Visualization and Filters¶
In elasticity problems one often wants to see the material stress, which is obtained by a formula that combines the derivatives of the two displacement components. Hermes implements postprocessing through Filters. Filter is a special class which takes up to three Solutions, performs some computation and in the end acts as another Solution (which can be visualized, passed into another Filter, passed into a weak form, etc.). More advanced usage of Filters will be discussed later. In elasticity examples we typically use the predefined VonMisesFilter:
VonMisesFilter stress(Tuple<MeshFunction*>(u_sln, v_sln), lambda, mu);
view.show_mesh(false);
view.show(&stress, HERMES_EPS_HIGH);
Flags HERMES_EPS_LOW, HERMES_EPS_NORMAL, and HERMES_EPS_HIGH¶
The second line tells Hermes not to display mesh edges. The second parameter of show() is the visualization accuracy. It can have the values HERMES_EPS_LOW, HERMES_EPS_NORMAL (default) and HERMES_EPS_HIGH. This parameter influences the number of linear triangles that Hermes uses to approximate higher-order polynomial solutions within finite elements. Using linear triangles is required by OpenGL, so Hermes at least performs automatic adaptivity to reduce their number to a minimum. The above parameters are used to set the accuracy of this piecewise-linear approximation.

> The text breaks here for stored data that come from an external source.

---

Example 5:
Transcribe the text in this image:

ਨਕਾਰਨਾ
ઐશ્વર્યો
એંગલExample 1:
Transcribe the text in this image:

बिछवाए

The method show() has an optional third parameter to indicate whether function values or partial derivatives should be displayed. For example, HERMES_FN_VAL_0 stands for the function value of solution component 0 (first solution component which in this case is the VonMises stress). HERMES_FN_VAL_1 would mean the function value of the second solution component (relevant for vector-valued Hcurl or Hdiv elements only), HERMES_FN_DX_0 means the x-derivative of the first solution component, etc.

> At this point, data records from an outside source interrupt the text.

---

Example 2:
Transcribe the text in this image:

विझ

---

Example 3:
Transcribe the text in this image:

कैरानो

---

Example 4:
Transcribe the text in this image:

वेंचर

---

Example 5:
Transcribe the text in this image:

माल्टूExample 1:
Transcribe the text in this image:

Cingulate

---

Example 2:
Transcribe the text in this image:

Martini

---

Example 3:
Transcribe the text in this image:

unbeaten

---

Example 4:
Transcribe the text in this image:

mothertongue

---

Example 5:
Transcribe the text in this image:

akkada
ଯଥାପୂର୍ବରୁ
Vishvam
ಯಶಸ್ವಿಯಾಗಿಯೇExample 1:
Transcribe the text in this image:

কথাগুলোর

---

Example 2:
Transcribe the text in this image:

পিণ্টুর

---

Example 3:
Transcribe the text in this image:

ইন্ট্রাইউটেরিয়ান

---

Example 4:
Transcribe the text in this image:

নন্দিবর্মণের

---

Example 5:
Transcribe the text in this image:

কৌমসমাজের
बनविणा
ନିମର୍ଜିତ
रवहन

Visualizing deformed computational domain (in elasticity)¶
Finally, in elasticity problems it may be desirable to deform the computational domain according to the calculated displacements. The method View::show() has additional three optional parameters for this:
VonMisesFilter stress(Tuple<MeshFunction*>(&u_sln, &v_sln), lambda, mu);
view.show(&stress, HERMES_EPS_HIGH, HERMES_FN_VAL_0, &u_sln, &v_sln, 1.5e5);
Here the fourth and fifth parameters are the displacement components used to distort the domain geometry, and the sixth parameter is a scaling factor to multiply the displacements. Of course, the color map still shows the Von Mises stress as before.